#### Exercise text

BUG #14109: pg_rewind fails to update target control file in one scenario - Mailing list pgsql-bugs

From johnlumby@hotmail.com
Subject BUG #14109: pg_rewind fails to update target control file in one scenario
Date
Msg-id 20160424192549.2725.71787@wrigleys.postgresql.org
Whole thread Raw
Responses Re: BUG #14109: pg_rewind fails to update target control file in one scenario
List pgsql-bugs
The following bug has been logged on the website:

Bug reference:      14109
Logged by:          John Lumby
Email address:      johnlumby@hotmail.com
PostgreSQL version: 9.5.1
Operating system:   linux 64-bit
Description:

scenario :
 two systems currently in an operating streaming replication relationship :
       Primary systemA             Standby SystemB
 with no WAL queued and no inserts/updates/deletes now being performed on
systemA

  then in chronological sequence :
   .  shut down SystemA
   .  pg_ctl promote SystemB
              and verify systemB is running correctly stand-alone
   .  pg_rewind SystemA
              output is something like
                    connected to server
                    fetched file "global/pg_control", length 8192
                    fetched file "pg_xlog/0000000D.history", length 388
                    servers diverged at WAL position 9/A90002A8 on timeline
12
                    no rewind required

   .  set up correct recovery.conf on SystemA
   .  start SystemA postgres server

 At this point,  both systemB and systemA appear to be running correctly,
 but any insert/update/delete now performed on systemB is not replicated to
systemA.

########

● **Task list**:
A: Answer these questions about the pg_rewind bug report:
(i) Which PostgreSQL version does the report list?
(ii) Which command is used on SystemB before pg_rewind is run?
(iii) What does the last line of the pg_rewind output say?
B: Pick up the pg_rewind bug report after its last sentence and continue it.
The data that comes next is from a different source than the pg_rewind bug report.

#### Dataset entries

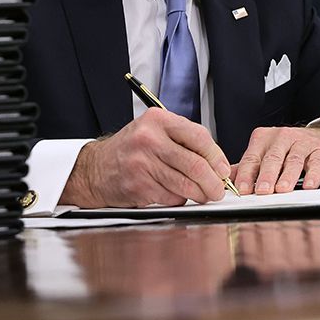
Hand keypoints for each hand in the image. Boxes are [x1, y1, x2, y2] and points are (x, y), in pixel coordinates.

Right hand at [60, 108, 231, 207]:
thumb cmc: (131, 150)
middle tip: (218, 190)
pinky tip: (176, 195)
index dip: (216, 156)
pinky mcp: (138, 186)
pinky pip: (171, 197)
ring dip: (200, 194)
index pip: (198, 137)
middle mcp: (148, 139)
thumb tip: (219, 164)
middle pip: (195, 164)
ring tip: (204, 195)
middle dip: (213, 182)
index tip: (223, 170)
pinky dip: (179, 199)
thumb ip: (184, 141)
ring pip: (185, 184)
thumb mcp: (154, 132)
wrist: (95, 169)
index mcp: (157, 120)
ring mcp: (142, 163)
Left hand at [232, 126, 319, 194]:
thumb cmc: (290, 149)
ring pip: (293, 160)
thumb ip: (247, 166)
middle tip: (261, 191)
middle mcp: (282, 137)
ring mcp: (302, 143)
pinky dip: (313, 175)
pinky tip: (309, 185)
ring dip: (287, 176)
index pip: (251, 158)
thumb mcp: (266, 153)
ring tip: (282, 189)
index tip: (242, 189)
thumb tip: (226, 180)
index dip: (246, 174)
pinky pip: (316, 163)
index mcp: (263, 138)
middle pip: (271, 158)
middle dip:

########
#### Dataset entries

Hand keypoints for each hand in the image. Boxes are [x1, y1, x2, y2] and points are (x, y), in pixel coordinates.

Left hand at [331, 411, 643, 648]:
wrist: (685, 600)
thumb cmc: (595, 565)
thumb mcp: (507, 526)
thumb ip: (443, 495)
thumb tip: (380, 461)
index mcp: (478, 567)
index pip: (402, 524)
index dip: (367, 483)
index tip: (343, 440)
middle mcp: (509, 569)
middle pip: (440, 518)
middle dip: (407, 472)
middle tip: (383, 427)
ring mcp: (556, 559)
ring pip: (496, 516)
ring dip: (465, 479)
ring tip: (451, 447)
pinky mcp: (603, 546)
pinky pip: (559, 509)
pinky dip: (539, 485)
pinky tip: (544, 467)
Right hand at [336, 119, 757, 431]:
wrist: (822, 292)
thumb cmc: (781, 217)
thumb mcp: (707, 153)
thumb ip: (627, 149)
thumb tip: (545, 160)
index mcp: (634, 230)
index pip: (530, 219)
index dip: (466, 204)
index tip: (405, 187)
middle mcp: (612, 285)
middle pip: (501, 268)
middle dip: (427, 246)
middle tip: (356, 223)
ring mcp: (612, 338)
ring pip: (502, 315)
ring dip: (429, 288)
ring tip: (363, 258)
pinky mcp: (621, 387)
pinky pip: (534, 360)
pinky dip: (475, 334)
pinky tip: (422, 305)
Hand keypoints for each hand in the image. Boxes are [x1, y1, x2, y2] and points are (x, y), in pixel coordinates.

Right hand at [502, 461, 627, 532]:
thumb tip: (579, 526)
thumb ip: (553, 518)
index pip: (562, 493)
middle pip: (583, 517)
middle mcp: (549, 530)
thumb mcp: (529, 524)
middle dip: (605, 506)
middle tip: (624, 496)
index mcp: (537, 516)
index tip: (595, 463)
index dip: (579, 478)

########
#### Dataset entries

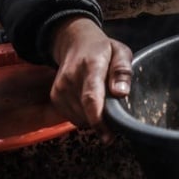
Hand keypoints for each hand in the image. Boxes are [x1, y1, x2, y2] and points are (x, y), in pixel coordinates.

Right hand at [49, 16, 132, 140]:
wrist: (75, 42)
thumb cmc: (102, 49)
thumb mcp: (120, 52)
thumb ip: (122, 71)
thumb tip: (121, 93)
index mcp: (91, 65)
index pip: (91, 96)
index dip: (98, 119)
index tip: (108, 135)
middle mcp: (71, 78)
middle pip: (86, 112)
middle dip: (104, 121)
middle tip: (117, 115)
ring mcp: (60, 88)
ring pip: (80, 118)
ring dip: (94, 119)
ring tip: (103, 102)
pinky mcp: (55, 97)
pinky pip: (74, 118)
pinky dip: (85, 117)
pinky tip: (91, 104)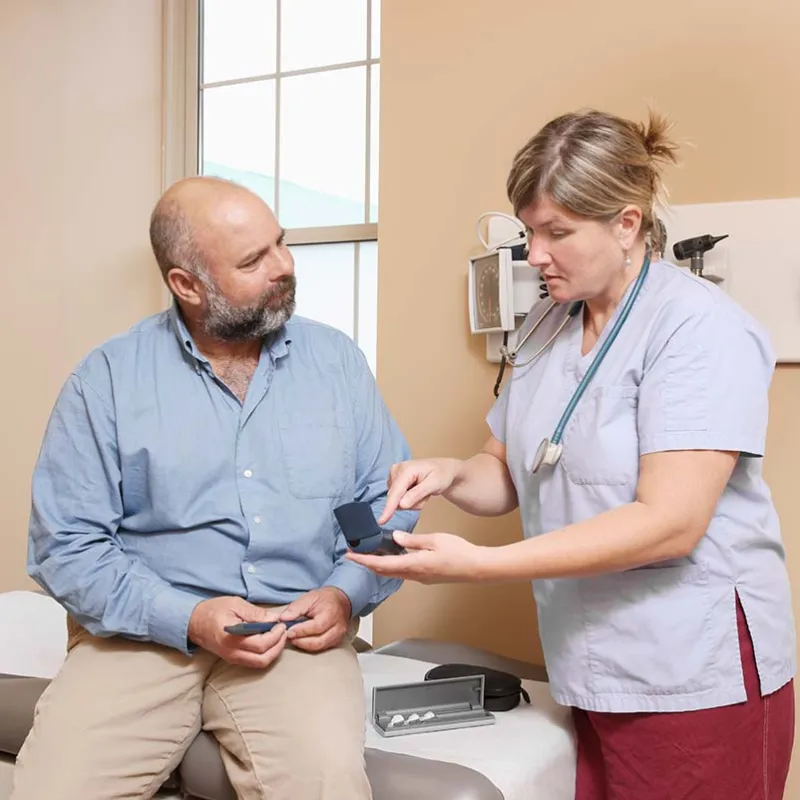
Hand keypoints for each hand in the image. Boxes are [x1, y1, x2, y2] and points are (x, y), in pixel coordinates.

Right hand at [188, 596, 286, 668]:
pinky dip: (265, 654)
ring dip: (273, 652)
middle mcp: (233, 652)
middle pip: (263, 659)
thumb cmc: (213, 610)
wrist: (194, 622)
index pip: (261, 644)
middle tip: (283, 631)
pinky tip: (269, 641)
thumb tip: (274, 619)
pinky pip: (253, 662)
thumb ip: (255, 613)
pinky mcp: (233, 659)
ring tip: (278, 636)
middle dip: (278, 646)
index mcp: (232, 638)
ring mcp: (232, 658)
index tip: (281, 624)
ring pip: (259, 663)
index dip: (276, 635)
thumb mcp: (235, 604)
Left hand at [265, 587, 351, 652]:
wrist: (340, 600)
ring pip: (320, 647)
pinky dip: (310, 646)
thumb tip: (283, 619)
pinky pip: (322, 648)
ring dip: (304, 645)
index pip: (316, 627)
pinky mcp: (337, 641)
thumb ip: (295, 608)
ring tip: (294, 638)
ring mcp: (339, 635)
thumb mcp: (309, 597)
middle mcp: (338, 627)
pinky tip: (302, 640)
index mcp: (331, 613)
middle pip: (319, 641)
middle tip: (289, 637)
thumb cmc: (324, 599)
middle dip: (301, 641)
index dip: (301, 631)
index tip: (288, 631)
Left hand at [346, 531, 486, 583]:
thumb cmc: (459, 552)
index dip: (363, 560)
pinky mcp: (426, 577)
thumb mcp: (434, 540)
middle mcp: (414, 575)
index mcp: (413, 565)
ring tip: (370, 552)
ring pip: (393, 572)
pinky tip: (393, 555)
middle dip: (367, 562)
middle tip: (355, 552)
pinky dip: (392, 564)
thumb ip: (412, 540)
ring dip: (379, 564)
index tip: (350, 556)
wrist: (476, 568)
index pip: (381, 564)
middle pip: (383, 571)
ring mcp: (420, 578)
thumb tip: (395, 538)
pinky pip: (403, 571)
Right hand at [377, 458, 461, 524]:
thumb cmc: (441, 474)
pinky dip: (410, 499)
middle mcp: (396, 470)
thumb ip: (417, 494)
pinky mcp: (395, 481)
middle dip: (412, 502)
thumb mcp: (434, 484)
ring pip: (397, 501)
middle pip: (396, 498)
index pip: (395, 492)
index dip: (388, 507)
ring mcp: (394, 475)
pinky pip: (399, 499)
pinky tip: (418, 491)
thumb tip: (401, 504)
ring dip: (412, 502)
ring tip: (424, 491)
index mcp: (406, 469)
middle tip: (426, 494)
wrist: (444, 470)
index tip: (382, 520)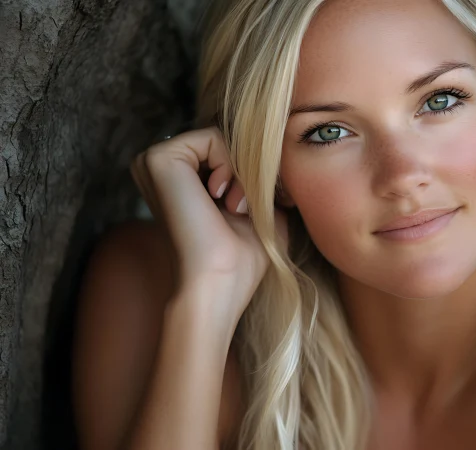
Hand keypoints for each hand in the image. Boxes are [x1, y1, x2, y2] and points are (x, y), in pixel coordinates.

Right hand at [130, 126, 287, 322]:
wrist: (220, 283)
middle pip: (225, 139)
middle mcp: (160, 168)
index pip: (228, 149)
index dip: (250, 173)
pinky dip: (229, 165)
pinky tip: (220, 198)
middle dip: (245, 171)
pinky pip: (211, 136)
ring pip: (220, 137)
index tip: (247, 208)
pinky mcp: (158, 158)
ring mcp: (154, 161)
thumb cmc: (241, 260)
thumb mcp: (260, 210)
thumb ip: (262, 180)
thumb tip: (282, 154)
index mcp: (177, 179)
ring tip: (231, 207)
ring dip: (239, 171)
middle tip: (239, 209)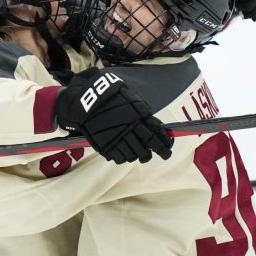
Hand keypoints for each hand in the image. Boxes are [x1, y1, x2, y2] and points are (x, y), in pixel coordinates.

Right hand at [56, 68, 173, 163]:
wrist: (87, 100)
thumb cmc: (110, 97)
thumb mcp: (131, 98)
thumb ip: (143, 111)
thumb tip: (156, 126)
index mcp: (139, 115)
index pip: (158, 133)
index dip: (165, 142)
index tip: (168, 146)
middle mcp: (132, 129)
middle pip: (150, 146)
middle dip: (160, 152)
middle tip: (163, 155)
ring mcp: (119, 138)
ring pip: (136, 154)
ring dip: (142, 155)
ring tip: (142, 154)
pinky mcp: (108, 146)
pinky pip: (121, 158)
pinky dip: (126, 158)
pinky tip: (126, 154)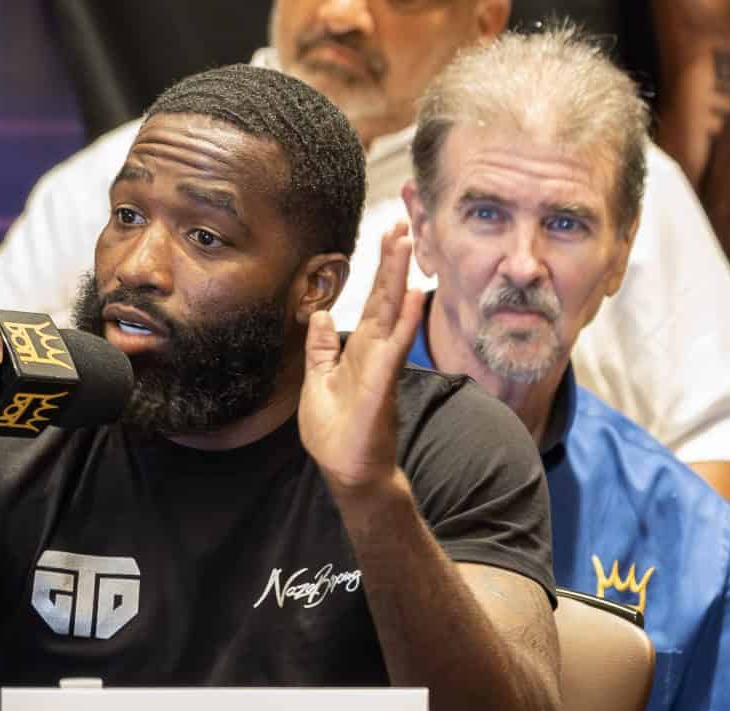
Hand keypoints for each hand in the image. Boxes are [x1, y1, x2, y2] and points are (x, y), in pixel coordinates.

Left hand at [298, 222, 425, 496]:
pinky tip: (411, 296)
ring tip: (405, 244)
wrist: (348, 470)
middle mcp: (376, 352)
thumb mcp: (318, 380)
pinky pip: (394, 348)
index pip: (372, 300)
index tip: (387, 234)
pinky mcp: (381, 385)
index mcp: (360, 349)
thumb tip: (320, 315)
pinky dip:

########

● **Responses by item number**:
A:
(i) 9.5.1
(ii) pg_ctl promote
(iii) no rewind required

B:
 Also pg_stat_replication view on systemB shows state 'startup' ,  not
'streaming'

I believe there is a bug in pg_rewind for this scenario,   where it finds
that
the following conditions are true :
  1 - source and target cluster are not on the same timeline
  2 - the histories diverged exactly at the end of the
      shutdown checkpoint record on the target,
      so there are no WAL records in the target
      that don't belong in the source's history

The code then concludes that no rewind is needed.

Which is true  --
However,  what I believe *is* needed is to update the target control file
with the new timeline and other information from the source.

This patch seems to fix the problem on my system :

--- src/bin/pg_rewind/pg_rewind.c.orig    2016-02-08 16:12:28.000000000 -0500
+++ src/bin/pg_rewind/pg_rewind.c    2016-04-24 14:50:52.646737233 -0400
@@ -247,7 +247,14 @@ main(int argc, char **argv)
              * needed.
              */
             if (chkptendrec == divergerec)
+            {
                 rewind_needed = false;
+                /*  however we must still copy the control file from source
to target
+                 *  because of the timeline change.
+                 */
+                printf(_("no rewind required but will update global control file from
source for increase in timeline.\n"));
+                goto updateControlFile;
+            }
             else
                 rewind_needed = true;
         }
@@ -318,6 +325,7 @@ main(int argc, char **argv)
     pg_log(PG_PROGRESS, "\ncreating backup label and updating control
file\n");
     createBackupLabel(chkptredo, chkpttli, chkptrec);

+  updateControlFile:
     /*
      * Update control file of target. Make it ready to perform archive
      * recovery when restarting.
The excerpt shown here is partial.